President Trump is determined to unclog the nation’s regulatory process when it comes to regulations that hamper business. An executive order was signed last week that goes along with his two regulations must go for every new one established.
His order forms a regulatory reform task force within every federal agency. The goal? Cut the red tape.
“Excessive regulation is killing jobs, driving companies out of our country like never before. Every regulation should have to pass a simple test; does it make life better or safer for American workers or consumers?” the president said as he signed the order.
Stating the nation does not need 75% of the regulations in place, Trump said each agency will be required to “measure and report progress in achieving the president’s directives. Each task force will make recommendations on which regulations to repeal or simplify.”
He calls them “repetitive, horrible regulations that hurt companies, hurt jobs.”
As expected Democrats are balking at the call for regulatory reform. They are especially concerned when the push seems to be coming from the president’s chief strategist Steve Bannon who is calling the deregulation push “the deconstruction of the administrative state.”
Robert Verchick heads the very liberal think tank the Center for Progressive Reform. He said the president’s order is “clearly aimed at embedding his overtly political, anti-protections agenda at federal agencies that are supposed to be using science and expertise to safeguard us all.”

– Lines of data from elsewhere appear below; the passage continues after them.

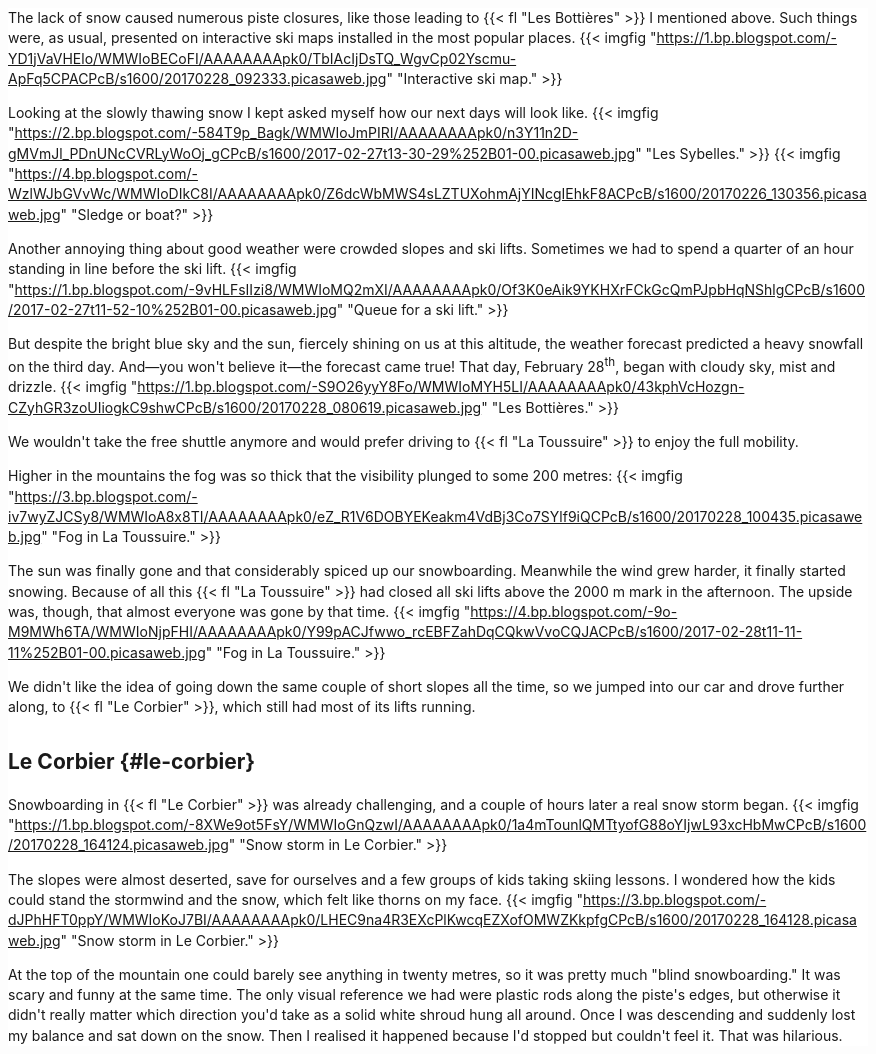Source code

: The lack of snow caused numerous piste closures, like those leading to {{< fl "Les Bottières" >}} I mentioned above. Such things were, as usual, presented on interactive ski maps installed in the most popular places.
{{< imgfig "https://1.bp.blogspot.com/-YD1jVaVHElo/WMWIoBECoFI/AAAAAAAApk0/TbIAcIjDsTQ_WgvCp02Yscmu-ApFq5CPACPcB/s1600/20170228_092333.picasaweb.jpg" "Interactive ski map." >}}

Looking at the slowly thawing snow I kept asked myself how our next days will look like.
{{< imgfig "https://2.bp.blogspot.com/-584T9p_Bagk/WMWIoJmPIRI/AAAAAAAApk0/n3Y11n2D-gMVmJl_PDnUNcCVRLyWoOj_gCPcB/s1600/2017-02-27t13-30-29%252B01-00.picasaweb.jpg" "Les Sybelles." >}}
{{< imgfig "https://4.bp.blogspot.com/-WzlWJbGVvWc/WMWIoDIkC8I/AAAAAAAApk0/Z6dcWbMWS4sLZTUXohmAjYINcgIEhkF8ACPcB/s1600/20170226_130356.picasaweb.jpg" "Sledge or boat?" >}}

Another annoying thing about good weather were crowded slopes and ski lifts. Sometimes we had to spend a quarter of an hour standing in line before the ski lift.
{{< imgfig "https://1.bp.blogspot.com/-9vHLFsIIzi8/WMWIoMQ2mXI/AAAAAAAApk0/Of3K0eAik9YKHXrFCkGcQmPJpbHqNShlgCPcB/s1600/2017-02-27t11-52-10%252B01-00.picasaweb.jpg" "Queue for a ski lift." >}}

But despite the bright blue sky and the sun, fiercely shining on us at this altitude, the weather forecast predicted a heavy snowfall on the third day. And—you won't believe it—the forecast came true! That day, February 28<sup>th</sup>, began with cloudy sky, mist and drizzle.
{{< imgfig "https://1.bp.blogspot.com/-S9O26yyY8Fo/WMWIoMYH5LI/AAAAAAAApk0/43kphVcHozgn-CZyhGR3zoUIiogkC9shwCPcB/s1600/20170228_080619.picasaweb.jpg" "Les Bottières." >}}

We wouldn't take the free shuttle anymore and would prefer driving to {{< fl "La Toussuire" >}} to enjoy the full mobility.

Higher in the mountains the fog was so thick that the visibility plunged to some 200 metres:
{{< imgfig "https://3.bp.blogspot.com/-iv7wyZJCSy8/WMWIoA8x8TI/AAAAAAAApk0/eZ_R1V6DOBYEKeakm4VdBj3Co7SYlf9iQCPcB/s1600/20170228_100435.picasaweb.jpg" "Fog in La Toussuire." >}}

The sun was finally gone and that considerably spiced up our snowboarding. Meanwhile the wind grew harder, it finally started snowing. Because of all this {{< fl "La Toussuire" >}} had closed all ski lifts above the 2000 m mark in the afternoon. The upside was, though, that almost everyone was gone by that time.
{{< imgfig "https://4.bp.blogspot.com/-9o-M9MWh6TA/WMWIoNjpFHI/AAAAAAAApk0/Y99pACJfwwo_rcEBFZahDqCQkwVvoCQJACPcB/s1600/2017-02-28t11-11-11%252B01-00.picasaweb.jpg" "Fog in La Toussuire." >}}

We didn't like the idea of going down the same couple of short slopes all the time, so we jumped into our car and drove further along, to {{< fl "Le Corbier" >}}, which still had most of its lifts running.

## Le Corbier {#le-corbier}

Snowboarding in {{< fl "Le Corbier" >}} was already challenging, and a couple of hours later a real snow storm began.
{{< imgfig "https://1.bp.blogspot.com/-8XWe9ot5FsY/WMWIoGnQzwI/AAAAAAAApk0/1a4mTounlQMTtyofG88oYIjwL93xcHbMwCPcB/s1600/20170228_164124.picasaweb.jpg" "Snow storm in Le Corbier." >}}

The slopes were almost deserted, save for ourselves and a few groups of kids taking skiing lessons. I wondered how the kids could stand the stormwind and the snow, which felt like thorns on my face.
{{< imgfig "https://3.bp.blogspot.com/-dJPhHFT0ppY/WMWIoKoJ7BI/AAAAAAAApk0/LHEC9na4R3EXcPlKwcqEZXofOMWZKkpfgCPcB/s1600/20170228_164128.picasaweb.jpg" "Snow storm in Le Corbier." >}}

At the top of the mountain one could barely see anything in twenty metres, so it was pretty much "blind snowboarding." It was scary and funny at the same time. The only visual reference we had were plastic rods along the piste's edges, but otherwise it didn't really matter which direction you'd take as a solid white shroud hung all around. Once I was descending and suddenly lost my balance and sat down on the snow. Then I realised it happened because I'd stopped but couldn't feel it. That was hilarious.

Trump joins several other presidents including Ronald Reagan, Bill Clinton and George W. Bush in trying to control the growth of regulation. They did not succeed. But it appears Trump is more trying to do away with regulations President Obama instituted in his four years in office.
He says the executive orders signed by Obama and laws passed by Congress added 3,000 regulations to the federal register and cost business and consumers hundreds of billions of dollars. The Obama administration — in enacting the regs — said the benefits to the public outweigh the cost.
Trump’s two for one executive order also capped the annual cost of new regulations. But it doesn’t apply to most of the financial reform rules done by Obama and the Dodd-Frank Act. However, the freeze the president ordered on regulations pending review has stopped some of them from taking effect.